How to complete this task -
Please give again every entry exactly as it appears, setting aside the pictures.

= = = =

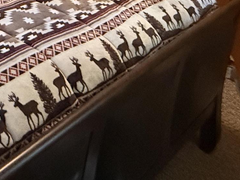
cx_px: -75
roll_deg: -1.9
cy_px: -89
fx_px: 402
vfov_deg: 21.3
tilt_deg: -11.8
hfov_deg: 27.5
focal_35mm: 58
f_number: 2.2
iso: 1000
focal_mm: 2.22
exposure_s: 1/60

= = = =

Problem solution -
cx_px: -75
roll_deg: -1.9
cy_px: -89
fx_px: 402
vfov_deg: 21.3
tilt_deg: -11.8
hfov_deg: 27.5
focal_35mm: 58
f_number: 2.2
iso: 1000
focal_mm: 2.22
exposure_s: 1/60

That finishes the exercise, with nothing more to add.